By all of this, I’m not saying that anime characters explicitly exclaim, “Derp, I want to make sure Ruri has time to think and contemplate for the betterment of my life so I should serve her every need!” But I do think the need to serve is ingrained in mankind from a very early age. It becomes fascinating when our newfound liberalism clashes with this primal, subconscious desire to serve. Most us want to have equal rights for all, but there’s still an inkling inside some of us that says, “Y’know, maybe the big thinkers are more suited to higher pay or higher respect. Teachers should be paid more! Scientists should be lauded!”
Imagine if Ruri had to go to class every day or do her chores. What time would she have to buy the pretty jewels she needs for her
boy toy Arma so that they can save the world?
Sacred Seven Ep. 3: Thoughts & Impressions
• Sacred Seven just feels as though it’s taking itself too seriously.

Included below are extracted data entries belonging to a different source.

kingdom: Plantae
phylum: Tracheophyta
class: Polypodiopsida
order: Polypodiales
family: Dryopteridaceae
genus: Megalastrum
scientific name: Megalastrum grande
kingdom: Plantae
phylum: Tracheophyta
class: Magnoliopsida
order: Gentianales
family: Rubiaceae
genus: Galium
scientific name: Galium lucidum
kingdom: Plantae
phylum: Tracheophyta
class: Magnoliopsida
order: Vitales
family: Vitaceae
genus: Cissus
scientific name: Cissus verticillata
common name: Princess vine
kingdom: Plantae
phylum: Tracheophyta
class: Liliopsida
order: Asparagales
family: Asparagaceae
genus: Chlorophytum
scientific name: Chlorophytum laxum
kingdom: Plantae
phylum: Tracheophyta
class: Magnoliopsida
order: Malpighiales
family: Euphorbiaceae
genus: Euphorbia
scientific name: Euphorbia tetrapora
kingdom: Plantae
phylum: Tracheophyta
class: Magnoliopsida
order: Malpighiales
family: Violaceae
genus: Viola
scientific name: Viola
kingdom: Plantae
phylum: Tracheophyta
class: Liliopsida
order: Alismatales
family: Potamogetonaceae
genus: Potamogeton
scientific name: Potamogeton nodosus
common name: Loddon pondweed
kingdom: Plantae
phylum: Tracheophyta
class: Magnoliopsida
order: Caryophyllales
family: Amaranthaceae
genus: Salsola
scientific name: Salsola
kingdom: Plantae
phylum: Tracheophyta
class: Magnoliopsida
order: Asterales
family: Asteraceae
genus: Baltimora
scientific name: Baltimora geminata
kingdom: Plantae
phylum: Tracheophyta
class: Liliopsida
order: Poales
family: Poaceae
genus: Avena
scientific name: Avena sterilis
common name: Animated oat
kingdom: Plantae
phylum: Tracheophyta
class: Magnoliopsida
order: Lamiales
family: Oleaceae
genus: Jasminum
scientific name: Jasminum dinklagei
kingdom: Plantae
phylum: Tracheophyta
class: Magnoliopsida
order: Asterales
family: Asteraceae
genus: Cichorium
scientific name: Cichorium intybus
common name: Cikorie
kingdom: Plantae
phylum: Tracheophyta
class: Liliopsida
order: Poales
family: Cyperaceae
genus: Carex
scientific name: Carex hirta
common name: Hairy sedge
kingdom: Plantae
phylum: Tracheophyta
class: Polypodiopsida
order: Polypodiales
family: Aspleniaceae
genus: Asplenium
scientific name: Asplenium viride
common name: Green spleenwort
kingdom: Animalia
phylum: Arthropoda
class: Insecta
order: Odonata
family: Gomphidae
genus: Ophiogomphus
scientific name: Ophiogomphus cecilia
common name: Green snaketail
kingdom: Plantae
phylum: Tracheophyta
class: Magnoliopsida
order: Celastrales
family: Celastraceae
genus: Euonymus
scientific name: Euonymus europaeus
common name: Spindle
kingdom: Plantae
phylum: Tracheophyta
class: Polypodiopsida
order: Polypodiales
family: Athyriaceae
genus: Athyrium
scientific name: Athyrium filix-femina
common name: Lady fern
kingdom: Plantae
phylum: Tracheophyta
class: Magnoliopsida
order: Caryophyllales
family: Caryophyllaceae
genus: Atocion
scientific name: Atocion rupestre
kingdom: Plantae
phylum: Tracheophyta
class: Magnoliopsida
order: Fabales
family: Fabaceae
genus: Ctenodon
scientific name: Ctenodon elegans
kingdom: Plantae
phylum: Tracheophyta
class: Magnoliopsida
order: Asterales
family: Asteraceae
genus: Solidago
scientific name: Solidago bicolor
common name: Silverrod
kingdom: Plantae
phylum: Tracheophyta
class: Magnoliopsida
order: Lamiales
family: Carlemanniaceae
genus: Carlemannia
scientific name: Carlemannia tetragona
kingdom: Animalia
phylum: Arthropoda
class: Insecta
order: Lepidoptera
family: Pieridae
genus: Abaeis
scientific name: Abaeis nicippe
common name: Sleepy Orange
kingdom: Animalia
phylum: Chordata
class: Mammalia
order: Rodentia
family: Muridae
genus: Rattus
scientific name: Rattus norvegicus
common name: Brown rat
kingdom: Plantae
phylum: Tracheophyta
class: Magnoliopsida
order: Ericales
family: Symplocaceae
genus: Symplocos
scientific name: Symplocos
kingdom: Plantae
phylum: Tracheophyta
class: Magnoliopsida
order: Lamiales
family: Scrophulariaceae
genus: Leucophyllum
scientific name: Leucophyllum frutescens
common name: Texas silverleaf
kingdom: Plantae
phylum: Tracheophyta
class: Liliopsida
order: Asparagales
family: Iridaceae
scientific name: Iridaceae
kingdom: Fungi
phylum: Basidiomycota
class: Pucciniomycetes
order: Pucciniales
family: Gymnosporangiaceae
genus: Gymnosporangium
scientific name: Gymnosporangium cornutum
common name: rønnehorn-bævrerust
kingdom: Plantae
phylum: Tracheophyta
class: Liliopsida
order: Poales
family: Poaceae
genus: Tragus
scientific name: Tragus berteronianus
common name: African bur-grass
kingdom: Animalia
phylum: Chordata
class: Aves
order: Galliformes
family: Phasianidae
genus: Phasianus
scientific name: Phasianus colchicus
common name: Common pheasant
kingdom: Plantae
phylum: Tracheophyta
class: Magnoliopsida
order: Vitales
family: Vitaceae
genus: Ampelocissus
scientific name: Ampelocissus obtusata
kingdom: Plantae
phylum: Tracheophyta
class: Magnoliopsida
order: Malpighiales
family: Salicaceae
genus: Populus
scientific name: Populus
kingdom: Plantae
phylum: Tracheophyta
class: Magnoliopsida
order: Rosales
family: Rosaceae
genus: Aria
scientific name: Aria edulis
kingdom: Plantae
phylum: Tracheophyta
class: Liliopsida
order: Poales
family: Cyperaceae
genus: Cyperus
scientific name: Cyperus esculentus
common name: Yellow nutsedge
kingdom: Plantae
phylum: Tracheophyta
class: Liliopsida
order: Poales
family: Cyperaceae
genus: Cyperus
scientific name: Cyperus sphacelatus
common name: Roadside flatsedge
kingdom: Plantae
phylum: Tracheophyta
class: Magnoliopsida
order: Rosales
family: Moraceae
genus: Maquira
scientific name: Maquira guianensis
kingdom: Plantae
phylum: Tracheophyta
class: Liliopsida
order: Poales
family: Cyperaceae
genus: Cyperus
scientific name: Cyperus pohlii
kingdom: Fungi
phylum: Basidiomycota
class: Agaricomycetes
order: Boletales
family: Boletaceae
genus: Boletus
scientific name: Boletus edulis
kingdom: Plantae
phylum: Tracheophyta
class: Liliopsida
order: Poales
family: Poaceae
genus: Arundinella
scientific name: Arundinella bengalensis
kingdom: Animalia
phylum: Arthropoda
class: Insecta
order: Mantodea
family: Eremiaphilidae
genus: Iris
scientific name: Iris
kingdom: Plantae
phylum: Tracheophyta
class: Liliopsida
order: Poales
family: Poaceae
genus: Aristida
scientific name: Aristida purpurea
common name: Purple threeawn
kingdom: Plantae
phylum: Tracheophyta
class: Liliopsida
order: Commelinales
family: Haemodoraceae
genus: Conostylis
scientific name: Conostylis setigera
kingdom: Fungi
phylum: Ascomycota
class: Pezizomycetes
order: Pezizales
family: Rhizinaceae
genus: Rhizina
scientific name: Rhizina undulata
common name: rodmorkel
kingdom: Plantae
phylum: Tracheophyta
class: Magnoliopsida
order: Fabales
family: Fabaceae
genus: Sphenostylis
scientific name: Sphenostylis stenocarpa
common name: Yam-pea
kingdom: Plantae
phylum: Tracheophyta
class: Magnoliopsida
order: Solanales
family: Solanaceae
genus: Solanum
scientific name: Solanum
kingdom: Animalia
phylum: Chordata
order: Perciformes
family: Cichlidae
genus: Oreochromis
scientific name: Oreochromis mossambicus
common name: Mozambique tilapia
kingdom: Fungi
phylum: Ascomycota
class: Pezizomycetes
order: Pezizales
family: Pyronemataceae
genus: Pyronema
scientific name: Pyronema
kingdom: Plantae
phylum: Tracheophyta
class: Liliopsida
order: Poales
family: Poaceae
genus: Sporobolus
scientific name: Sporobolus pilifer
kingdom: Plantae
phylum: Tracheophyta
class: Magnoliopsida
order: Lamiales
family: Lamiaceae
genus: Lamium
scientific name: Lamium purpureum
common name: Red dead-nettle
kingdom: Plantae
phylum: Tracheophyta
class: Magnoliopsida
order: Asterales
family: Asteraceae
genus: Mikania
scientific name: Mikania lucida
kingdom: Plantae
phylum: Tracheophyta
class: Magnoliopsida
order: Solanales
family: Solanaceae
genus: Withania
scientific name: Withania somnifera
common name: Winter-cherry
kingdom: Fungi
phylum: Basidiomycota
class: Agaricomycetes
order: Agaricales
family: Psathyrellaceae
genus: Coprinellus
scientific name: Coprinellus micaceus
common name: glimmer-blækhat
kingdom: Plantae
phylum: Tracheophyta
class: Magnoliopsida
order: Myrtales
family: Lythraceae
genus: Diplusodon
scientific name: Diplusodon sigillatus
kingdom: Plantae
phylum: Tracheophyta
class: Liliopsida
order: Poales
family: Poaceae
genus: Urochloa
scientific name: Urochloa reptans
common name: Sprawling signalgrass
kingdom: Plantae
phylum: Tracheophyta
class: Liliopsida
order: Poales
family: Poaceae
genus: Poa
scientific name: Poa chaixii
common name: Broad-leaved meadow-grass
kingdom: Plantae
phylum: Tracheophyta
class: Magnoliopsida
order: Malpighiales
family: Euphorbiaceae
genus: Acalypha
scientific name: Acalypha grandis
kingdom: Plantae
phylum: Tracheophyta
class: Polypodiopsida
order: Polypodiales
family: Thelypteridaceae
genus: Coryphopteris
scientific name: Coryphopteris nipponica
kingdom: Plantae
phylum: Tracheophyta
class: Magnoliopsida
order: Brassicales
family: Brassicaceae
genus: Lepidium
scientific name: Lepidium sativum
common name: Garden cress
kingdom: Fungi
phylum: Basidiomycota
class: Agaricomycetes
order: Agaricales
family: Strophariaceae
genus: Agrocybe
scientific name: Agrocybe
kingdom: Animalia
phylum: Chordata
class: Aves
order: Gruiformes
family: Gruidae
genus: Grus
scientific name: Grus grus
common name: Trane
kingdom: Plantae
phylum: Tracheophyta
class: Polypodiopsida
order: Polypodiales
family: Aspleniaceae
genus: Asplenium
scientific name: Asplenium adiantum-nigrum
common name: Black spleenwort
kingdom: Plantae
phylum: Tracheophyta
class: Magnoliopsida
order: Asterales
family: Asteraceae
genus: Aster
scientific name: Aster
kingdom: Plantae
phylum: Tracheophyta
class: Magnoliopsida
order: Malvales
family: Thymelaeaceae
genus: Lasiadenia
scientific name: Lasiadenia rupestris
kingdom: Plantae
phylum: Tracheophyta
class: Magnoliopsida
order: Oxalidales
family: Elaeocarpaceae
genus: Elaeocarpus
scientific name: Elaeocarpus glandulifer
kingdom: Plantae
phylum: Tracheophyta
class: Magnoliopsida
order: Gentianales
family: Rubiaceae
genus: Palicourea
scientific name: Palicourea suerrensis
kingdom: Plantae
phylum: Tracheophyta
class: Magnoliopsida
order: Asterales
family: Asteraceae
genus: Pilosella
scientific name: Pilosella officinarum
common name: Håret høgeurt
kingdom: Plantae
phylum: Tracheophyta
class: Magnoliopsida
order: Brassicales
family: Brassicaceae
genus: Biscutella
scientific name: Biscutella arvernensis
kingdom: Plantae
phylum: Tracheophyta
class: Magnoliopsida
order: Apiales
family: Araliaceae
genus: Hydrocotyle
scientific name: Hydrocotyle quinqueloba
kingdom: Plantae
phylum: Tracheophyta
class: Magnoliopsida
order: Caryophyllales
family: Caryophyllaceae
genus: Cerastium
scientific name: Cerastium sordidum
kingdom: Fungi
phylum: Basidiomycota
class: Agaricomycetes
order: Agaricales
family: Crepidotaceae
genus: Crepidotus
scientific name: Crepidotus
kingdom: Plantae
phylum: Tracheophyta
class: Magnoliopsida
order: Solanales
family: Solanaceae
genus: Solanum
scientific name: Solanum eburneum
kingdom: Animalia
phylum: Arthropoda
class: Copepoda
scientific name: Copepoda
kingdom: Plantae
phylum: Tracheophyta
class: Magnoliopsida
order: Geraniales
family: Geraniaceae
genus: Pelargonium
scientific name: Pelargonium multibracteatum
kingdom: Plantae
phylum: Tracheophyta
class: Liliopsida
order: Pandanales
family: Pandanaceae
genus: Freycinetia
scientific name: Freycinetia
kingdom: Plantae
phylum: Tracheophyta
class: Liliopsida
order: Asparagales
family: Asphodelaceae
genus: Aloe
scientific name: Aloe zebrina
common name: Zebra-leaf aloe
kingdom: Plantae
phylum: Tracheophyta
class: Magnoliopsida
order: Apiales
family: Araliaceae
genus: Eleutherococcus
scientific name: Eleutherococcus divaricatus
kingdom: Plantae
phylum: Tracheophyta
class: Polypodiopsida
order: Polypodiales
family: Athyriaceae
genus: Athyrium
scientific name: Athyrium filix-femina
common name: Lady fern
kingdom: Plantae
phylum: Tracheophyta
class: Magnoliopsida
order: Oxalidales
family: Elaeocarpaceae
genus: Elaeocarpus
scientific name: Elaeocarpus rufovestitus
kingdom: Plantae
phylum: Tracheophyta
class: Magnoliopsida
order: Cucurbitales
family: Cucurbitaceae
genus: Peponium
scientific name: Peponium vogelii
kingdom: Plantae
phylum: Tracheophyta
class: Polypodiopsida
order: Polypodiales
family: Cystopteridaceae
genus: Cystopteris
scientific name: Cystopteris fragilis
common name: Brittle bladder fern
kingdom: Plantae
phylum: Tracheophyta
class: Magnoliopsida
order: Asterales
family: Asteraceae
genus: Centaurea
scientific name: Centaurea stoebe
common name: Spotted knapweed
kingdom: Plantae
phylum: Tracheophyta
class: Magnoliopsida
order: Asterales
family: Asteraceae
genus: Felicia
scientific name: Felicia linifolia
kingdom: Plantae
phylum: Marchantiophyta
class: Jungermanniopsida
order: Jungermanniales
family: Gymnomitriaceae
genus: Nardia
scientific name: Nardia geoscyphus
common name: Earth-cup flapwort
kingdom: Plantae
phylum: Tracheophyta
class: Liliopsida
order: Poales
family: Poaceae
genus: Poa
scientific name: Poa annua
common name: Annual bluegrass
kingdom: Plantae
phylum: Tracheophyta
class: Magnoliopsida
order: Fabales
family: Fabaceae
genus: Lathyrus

It’s not fun and light-hearted like Sunrise’s other show, but it’s not compelling enough to standout as a thrilling action anime.
Case in point: when I see Arma writhing on the ground, I don’t go, “Oh no~” I don’t feel anything, actually. The anime has yet to convince that I should care about this dude.
• This episode introduces a few more major characters, most notably Doctor Kenmi and yet another morose sullen young man by the name of Knight. According to Kenmi, there’s a vaccine that can prevent people from turning into Darkstones. Unless ‘vaccine’ means something totally different in the world of Sacred Seven, this would imply that some sort of virus is responsible for the transformation.
• Knight is all “That Arma guy is like me… the highest class of Sacred Seven!!” Whoa? We’re already at the highest class already? That doesn’t sound very exciting.
• Kenmi tells everyone that he’s trying to use the power of the Sacred Seven for good, but he looks evil and TV never lies.
• Since when did Hellbrick and Arma become bros?
• Y’know, let’s try something else besides bullets on the Darkstone creatures.
Just sayin’ — bullets don’t seem to even scratch the enemies.
• The anime is just so ugly. A character went from this…
She’s covered from head to toe in armor when other anime series would have had her in some bikini outfit instead. On the other hand, puke green and pink?